The Nun – Film Review

There’s a point in The Nun‘s climactic third act showdown with the unholyiest of nuns, Valak (Bonnie Aarons), that has Taissa Farmiga’s newly vowed Sister Irene embrace her ability to have visions, a power move that looks like slow motion telekinesis. It’s a moment that shifts the pivotal battle between good and evil, nun verse nun, while revealing its universal similarities to another substantially powerful cinematic universe. Instead of iron clad entrepreneurs and disturbingly handsome Nordic gods, it’s the wicked conjuring of Loraine and Ed Warren, two real life super heroes who confront malevolent forces that wage war against the family.

Both universes are tethered to its own grand, operatic vision, one that as of late has felt more concerned with how many pieces there are to the puzzle than the quality of the board. With The Nun, the latest piece in James Wan’s puzzle – one that began with The Conjuring five years ago, – the franchise has become less exciting and more, well, insidious, exorcising its own demons in order to amass its own Avengers-like greatest hits of cleverly crafted villains.

When a nun at the Carta Monastery in Romania hangs herself, the Vatican sends Sister Irene and Father Burke (Demian Bichir), a holy hitman of sorts, to investigate what Burke exclaims is a terrible sin. Enlisting the help of delivery boy and lone witness Maurice, though the ladies call him “Frenchie” (Jonas Bloquet), Burke and Irene arrive at the sequestered, fog-draped abbey. Once inside the confined walls littered with enough crosses to raise Christopher Lee from beyond the grave, our three amigos must confront an evil so rancorous that it may shatter more than their faith.

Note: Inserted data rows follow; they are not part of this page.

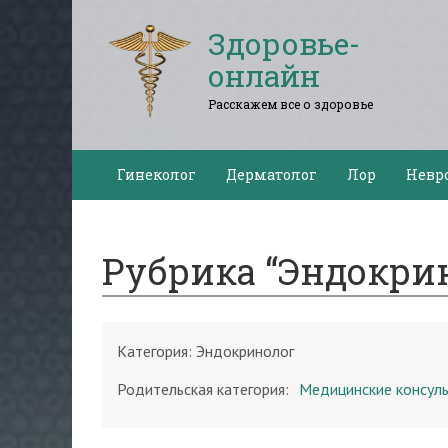
Здоровье-
онлайн
Расскажем все о здоровье
Гинеколог
Дерматолог
Лор
Невр
Рубрика “Эндокри
Категория:
Эндокринолог
Родительская категория:
Медицинские консул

Photo by Martin Maguire – © 2017 Warner Bros. Entertainment Inc

Corin Hardy’s film ties itself together to its universe by opening with the ingenious introduction to the our titular nun from The Conjuring 2, ending with Lili Taylor’s Carolyn Perron from the first witnessing a shocking revelation that sets everything in motion. The nun’s presence beckons ominous tones that are established through Abel Korzeniowski’s (Penny Dreadful) score, using one too many low hums to call forth the evil within the abbey, which lurches forward on cracked bones through a Gothic laden atmosphere.

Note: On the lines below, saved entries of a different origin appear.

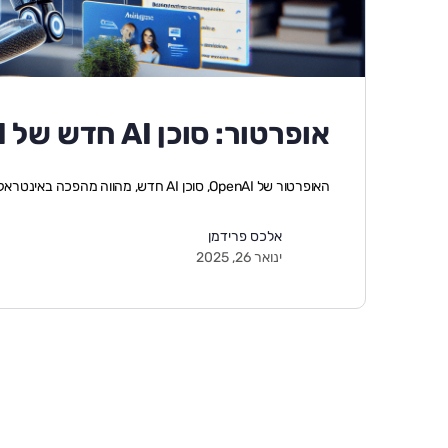
אופרטור: סוכן AI חדש של OpenAI שמבצע משימות בדפדפן
האופרטור של OpenAI, סוכן AI חדש, מהווה מהפכה באינטראקציה שלנו עם האינטרנט. הוא מבצע מגו�…
אלכס פרידמן
ינואר 26, 2025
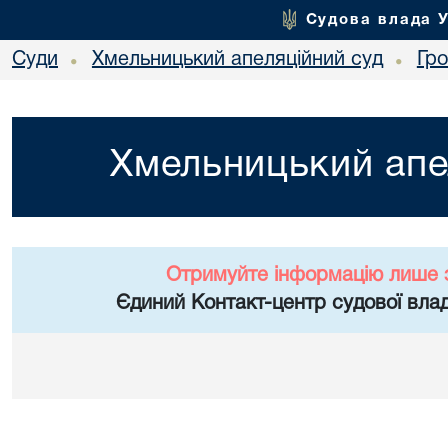
Судова влада 
Суди
Хмельницький апеляційний суд
Гр
•
•
Хмельницький апе
Отримуйте інформацію лише 
Єдиний Контакт-центр судової влад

It’s a particular mood that feels ripped from early Hammer films, and when it drips from the screen you can’t help but want to reach out and dip your fingers in its rich textures. Thick fog, wooden crosses, dirt covered grave stones and overgrown vegetation that might contain its own evil wraps itself around the film, creating the illusion of life.

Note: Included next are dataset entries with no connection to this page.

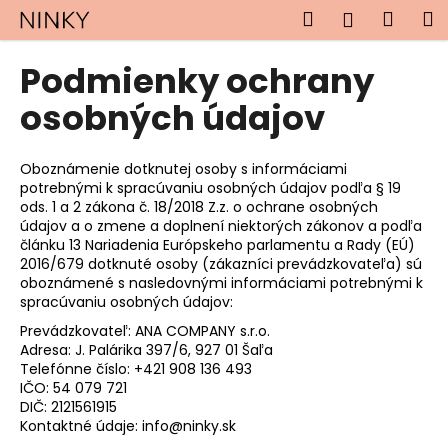
K
Prejsť
Hľadať
Náku
M
Prihlásen
na
o
obsah
Späť
Späť
košík
š
Podmienky ochrany
í
Č
osobných údajov
k
o
p
Oboznámenie dotknutej osoby s informáciami
o
potrebnými k spracúvaniu osobných údajov podľa § 19
ods. 1 a 2 zákona č. 18/2018 Z.z. o ochrane osobných
t
údajov a o zmene a doplnení niektorých zákonov a podľa
r
článku 13 Nariadenia Európskeho parlamentu a Rady (EÚ)
e
2016/679 dotknuté osoby (zákazníci prevádzkovateľa) sú
oboznámené s nasledovnými informáciami potrebnými k
b
spracúvaniu osobných údajov:
u
Prevádzkovateľ: ANA COMPANY s.r.o.
j
Adresa: J. Palárika 397/6, 927 01 Šaľa
e
Telefónne číslo:
+421 908 136 493
IČO: 54 079 721
t
DIČ: 2121561915
e
Kontaktné údaje: info@ninky.sk
n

Unfortunately, the lushness of its world tucked away in the Romanian hillside quickly evaporates and in its place is the cavity of the monastery, decayed with an over-saturation of convenient shadows. I say convenient because it’s what conceals just about every horror The Nun has to offer, from grim hands to praying nuns, which it advertises with Korzeniowski’s score like an air-raid horn. Each scare relies heavily on shadows and a jolting burst of sound that by the halfway mark, nothing is very shocking.

Underneath its veiled attempts at frights is an absurdity that feels marked in the skin by the likes of Italian maestro Michele Soavi, who brought religion to its knees with The Church; a gloriously bonkers genre piece that never thought twice about showing a goat-headed behemoth fornicating on top of a table. Here, holy water soaked crosses ignite skin, shotguns are cocked with the gusto of an old western, and even Jesus Christ’s blood is turned into an item of divine warfare. All the makings (and sacrilegious markings) are there for a Gothic, gun-slinging showdown with sin.

Except that isn’t what this film (let alone the universe) is about. The Conjuring films may be bereft of The Nun‘s aesthetic charm, yet its characters are grounded in genuine, raw emotion that greatly elevates the horror element that lays waiting in a familiar corner. These are films that rely on that heart and horror to stir something within us, separating itself from the countless one-note entries in a genre that’s smarter and more capable than it’ll ever get credit for.

The Nun, in between its sumptuously grim exteriors and observance of the ludicrous, never really takes its vows to the church of horror, too often straying from embracing anything memorable, feeling like a puzzle piece that just doesn’t quite fit.